■ Отрывок

______________________________

Отцу моей жены должны были дать броню – он работал на военном заводе. Но у него фамилия на букву «ш» – тоже конец алфавита. И до него не дошли. На фронте он пропал без вести. Моя жена и теща долго искали его, но никаких сведений не было. Потом, много лет спустя, когда подняли немецкие архивы, все же пришел ответ, что он умер от голода в 1943 году в концлагере в Нойдорфе. Так буква в конце алфавита одного человека спасла, а другого погубила.

Друзья, враги и… переводчики

Войну Григорий Ястребенецкий закончил в Литве, в Мажейкяе.

– 8 мая мы о Победе еще не знали ничего. Вижу – на дороге машина с немецким генералом, а сзади наши солдаты. Потом во двор, где стояла наша часть, въехала машина, и из ее вылезли двое немцев – молодые симпатичные ребята. И стали расспрашивать меня, как им проехать в другой город. Я немецкий в школе учил, знал его довольно прилично, и стал им объяснять. Поговорили немного. Я служил в дивизионе аэростатов артиллерийского наблюдения, а они в арт-инструментальной разведке, то есть занимались тем же самым, только с земли: я корректировал огонь по немецким целям, а они – по нашим. Казалось бы, враги – дальше некуда. Но никакого ощущения вражды не было. Я даже для наглядности принес карту и показал им маршрут. Потом только подумал: ужас, если бы увидел кто – сразу под трибунал!

______________________________

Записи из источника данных
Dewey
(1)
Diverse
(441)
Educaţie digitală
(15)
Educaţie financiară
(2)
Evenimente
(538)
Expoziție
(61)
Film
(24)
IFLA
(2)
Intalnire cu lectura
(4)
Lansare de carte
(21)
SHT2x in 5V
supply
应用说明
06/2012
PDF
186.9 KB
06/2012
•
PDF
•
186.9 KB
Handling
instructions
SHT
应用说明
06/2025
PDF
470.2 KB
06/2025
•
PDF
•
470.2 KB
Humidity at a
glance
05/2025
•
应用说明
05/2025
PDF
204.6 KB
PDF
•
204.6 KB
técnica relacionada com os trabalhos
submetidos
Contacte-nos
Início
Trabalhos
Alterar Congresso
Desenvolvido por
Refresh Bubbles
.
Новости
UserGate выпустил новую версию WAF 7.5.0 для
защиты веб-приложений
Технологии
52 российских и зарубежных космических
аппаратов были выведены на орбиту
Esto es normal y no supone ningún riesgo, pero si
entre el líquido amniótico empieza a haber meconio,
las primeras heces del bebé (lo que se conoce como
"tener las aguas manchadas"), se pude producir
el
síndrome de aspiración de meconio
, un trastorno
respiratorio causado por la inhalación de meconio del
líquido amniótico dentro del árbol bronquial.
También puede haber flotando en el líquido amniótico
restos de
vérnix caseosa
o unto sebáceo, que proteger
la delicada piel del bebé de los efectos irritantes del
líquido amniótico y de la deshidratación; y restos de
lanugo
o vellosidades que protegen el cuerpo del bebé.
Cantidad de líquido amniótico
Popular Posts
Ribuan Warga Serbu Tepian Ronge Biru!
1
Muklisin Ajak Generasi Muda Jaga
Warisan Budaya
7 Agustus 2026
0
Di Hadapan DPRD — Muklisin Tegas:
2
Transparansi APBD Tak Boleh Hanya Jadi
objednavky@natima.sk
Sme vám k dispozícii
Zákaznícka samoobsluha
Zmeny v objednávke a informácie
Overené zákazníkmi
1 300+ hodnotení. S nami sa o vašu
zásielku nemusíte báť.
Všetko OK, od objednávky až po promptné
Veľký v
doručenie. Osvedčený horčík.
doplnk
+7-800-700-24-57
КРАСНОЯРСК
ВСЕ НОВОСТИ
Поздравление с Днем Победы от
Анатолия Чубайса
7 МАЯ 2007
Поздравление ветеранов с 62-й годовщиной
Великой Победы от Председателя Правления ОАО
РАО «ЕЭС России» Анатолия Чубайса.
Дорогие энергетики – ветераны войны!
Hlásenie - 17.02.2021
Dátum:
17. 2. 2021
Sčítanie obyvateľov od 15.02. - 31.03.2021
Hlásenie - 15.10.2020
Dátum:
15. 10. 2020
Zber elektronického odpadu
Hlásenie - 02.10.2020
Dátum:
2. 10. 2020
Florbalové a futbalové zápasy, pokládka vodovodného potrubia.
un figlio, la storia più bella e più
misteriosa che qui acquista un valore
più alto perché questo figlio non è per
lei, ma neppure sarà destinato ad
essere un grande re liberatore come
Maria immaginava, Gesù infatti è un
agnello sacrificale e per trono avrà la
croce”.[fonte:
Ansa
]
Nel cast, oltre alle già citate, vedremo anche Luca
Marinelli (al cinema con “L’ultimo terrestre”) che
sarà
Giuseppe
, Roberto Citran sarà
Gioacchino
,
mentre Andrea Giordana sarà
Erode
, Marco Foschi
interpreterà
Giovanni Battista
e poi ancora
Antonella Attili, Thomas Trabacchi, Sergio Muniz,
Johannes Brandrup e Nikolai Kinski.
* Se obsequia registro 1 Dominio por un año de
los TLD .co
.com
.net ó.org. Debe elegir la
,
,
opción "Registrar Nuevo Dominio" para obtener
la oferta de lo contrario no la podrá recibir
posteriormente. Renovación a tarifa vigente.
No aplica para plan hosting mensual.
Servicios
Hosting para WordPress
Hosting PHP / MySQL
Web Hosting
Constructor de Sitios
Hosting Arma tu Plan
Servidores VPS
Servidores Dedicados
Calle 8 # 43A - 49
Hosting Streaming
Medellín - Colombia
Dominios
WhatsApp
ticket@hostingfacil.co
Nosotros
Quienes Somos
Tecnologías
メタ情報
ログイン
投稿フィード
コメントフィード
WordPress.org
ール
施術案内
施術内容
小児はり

______________________________

■ Задание 1
Скопируйте фрагмент отрывка без изменений. Начните со слов «Войну Григорий Ястребенецкий» и остановитесь после слов «сразу под трибунал!».
■ Задание 2
Подсчитайте строки записей, в которых встречается строка «Победы», с учетом регистра, и укажите только число.
Отрывок и записи представляют собой отдельные, не связанные между собой материалы.

■ Письменный ответ 1
Войну Григорий Ястребенецкий закончил в Литве, в Мажейкяе.

– 8 мая мы о Победе еще не знали ничего. Вижу – на дороге машина с немецким генералом, а сзади наши солдаты. Потом во двор, где стояла наша часть, въехала машина, и из ее вылезли двое немцев – молодые симпатичные ребята. И стали расспрашивать меня, как им проехать в другой город. Я немецкий в школе учил, знал его довольно прилично, и стал им объяснять. Поговорили немного. Я служил в дивизионе аэростатов артиллерийского наблюдения, а они в арт-инструментальной разведке, то есть занимались тем же самым, только с земли: я корректировал огонь по немецким целям, а они – по нашим. Казалось бы, враги – дальше некуда. Но никакого ощущения вражды не было. Я даже для наглядности принес карту и показал им маршрут. Потом только подумал: ужас, если бы увидел кто – сразу под трибунал!

■ Письменный ответ 2
2